Les Lions de mer/Chapitre 25

Traduction par A. J. B. Defauconpret.
Furne, Perrotin, Pagnerre (Œuvres, tome 28p. 282-289).


CHAPITRE XXV.


Près du législateur des Hébreux se trouvait une troupe glorieuse, je vis les douze apôtres. Oh ! avec quels regards de ravissement et de joie, avec quelles larmes, quels sentiments d’extase, ils revoyaient leur maître bien-aimé !
Will House. Le Jour du Jugement.



On finit par se dire qu’il fallait laisser éteindre les feux, ou brûler les couchettes et les autres meubles qui se trouvaient dans la maison. Roswell sortit alors et s’ouvrit un passage à travers la neige qui s’élevait devant la maison et qui la couvrait presque, pour se rendre compte de la durée que pourrait avoir le froid. La neige avait depuis longtemps cessé de tomber, mais il y en avait sur les rochers presque deux fois plus que Roswell et Hasard n’en avaient vu à aucune époque de l’hiver.

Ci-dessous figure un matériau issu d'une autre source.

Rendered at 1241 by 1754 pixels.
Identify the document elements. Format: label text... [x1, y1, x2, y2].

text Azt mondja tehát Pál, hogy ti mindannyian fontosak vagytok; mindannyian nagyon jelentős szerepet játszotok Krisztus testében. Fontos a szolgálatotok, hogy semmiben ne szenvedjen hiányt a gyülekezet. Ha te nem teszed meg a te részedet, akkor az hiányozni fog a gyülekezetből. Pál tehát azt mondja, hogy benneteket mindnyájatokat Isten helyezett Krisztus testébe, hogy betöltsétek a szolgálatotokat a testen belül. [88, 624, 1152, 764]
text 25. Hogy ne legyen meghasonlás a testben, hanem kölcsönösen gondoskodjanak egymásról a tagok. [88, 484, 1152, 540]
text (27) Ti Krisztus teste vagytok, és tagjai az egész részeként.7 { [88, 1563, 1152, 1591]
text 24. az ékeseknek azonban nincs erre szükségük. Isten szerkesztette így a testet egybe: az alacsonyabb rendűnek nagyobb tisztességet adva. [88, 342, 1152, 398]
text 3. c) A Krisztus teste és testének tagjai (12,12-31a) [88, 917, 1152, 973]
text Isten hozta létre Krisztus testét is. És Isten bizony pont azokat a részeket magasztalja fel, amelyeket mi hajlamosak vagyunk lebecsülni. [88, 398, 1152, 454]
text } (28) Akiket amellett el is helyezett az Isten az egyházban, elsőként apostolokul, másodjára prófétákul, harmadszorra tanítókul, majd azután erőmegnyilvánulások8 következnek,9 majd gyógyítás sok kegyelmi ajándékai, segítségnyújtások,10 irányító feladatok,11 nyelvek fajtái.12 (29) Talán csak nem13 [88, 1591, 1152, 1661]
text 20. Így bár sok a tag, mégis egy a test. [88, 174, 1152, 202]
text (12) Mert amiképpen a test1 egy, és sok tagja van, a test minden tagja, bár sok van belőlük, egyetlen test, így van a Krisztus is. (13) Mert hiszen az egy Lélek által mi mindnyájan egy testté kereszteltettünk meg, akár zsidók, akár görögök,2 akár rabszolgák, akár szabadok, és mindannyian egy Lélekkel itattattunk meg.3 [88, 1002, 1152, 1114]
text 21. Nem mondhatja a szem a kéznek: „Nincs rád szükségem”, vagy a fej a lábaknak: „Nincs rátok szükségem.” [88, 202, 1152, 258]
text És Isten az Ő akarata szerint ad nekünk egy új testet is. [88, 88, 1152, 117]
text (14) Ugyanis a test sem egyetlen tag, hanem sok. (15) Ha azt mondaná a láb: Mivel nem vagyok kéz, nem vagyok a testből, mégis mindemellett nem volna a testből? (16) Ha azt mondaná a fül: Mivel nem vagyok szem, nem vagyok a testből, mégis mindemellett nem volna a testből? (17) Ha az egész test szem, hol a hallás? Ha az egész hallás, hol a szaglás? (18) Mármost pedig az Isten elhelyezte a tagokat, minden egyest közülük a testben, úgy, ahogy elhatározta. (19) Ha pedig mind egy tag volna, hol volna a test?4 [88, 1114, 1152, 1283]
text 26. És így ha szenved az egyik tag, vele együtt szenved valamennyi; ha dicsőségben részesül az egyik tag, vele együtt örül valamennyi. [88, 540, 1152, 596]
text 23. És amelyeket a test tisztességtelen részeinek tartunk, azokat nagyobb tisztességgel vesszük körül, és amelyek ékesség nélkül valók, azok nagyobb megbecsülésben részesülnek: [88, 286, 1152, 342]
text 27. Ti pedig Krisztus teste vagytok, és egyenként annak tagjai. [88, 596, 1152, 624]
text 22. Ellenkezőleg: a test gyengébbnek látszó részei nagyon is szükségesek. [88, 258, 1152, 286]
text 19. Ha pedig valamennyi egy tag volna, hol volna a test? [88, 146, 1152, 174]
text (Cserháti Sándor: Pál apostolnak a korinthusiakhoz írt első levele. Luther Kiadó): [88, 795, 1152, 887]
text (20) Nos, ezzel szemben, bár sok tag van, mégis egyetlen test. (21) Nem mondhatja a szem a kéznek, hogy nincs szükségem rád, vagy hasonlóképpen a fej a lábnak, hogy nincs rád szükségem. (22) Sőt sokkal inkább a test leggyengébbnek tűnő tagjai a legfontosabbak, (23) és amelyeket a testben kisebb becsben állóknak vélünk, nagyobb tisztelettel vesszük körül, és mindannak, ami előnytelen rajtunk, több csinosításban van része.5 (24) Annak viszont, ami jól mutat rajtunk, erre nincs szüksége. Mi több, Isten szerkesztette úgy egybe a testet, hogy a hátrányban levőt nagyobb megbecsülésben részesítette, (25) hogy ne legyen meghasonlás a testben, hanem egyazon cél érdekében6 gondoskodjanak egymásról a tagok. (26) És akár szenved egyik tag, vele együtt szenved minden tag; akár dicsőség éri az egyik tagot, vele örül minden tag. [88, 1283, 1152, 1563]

— Je ne vois aucun signe de changement, monsieur Hasard, dit Roswell, que l’excès du froid faisait grelotter. Nous ferons mieux de rentrer.

On tint conseil, et il fut décidé qu’après avoir pris un bon repas, on se coucherait sur des tapis et des couvertures. On pensa qu’il valait mieux faire servir les couchettes à cet usage que de les briser pour les brûler dans les poêles. On passa ainsi trente-six heures pour garder la chaleur animale et résister au froid.

Roswell avait dormi pendant les dix dernières heures, comme la plupart de ceux qui l’entouraient. Une sensation générale d’engourdissement s’était emparée des hommes d’équipage, et les jambes et les pieds d’un grand nombre d’entre eux, malgré toutes les couvertures empilées sur eux, étaient devenus très-sensibles au froid. Personne ne sut combien le thermomètre était descendu bas cette terrible nuit ; mais chacun eut la conscience qu’on n’avait encore rien vu qui en égalât les horreurs. Le froid avait pénétré dans la maison, transformant en une masse de glace tout ce qu’il saisissait.

Les couchettes cessèrent d’être chaudes et il suffisait d’avoir l’épaule, la main ou les oreilles découvertes pour que l’on éprouvât de la douleur. Plusieurs souffraient de la tête, et d’autres ne respiraient plus qu’avec peine. On ressentait de l’engourdissement même dans les membres inférieurs, et ce fut la dernière impression désagréable dont Roswell se souvint lorsqu’il se rendormit, mais d’un sommeil agité. Tout le monde cédait maintenant à une sorte d’influence soporifique, quoiqu’un grand nombre luttassent contre une sensation qui précède ordinairement la mort.

Roswell ne sut jamais combien de temps il avait dormi cette dernière fois. Lorsqu’il se réveilla, il vit une torche allumée dans la case, et il entendit quelqu’un remuer dans la cambuse. Ses pensées, se reportèrent sur lui-même et sur l’état de ses membres. En cherchant à se frotter les pieds l’un contre l’autre, il les trouva presque insensibles.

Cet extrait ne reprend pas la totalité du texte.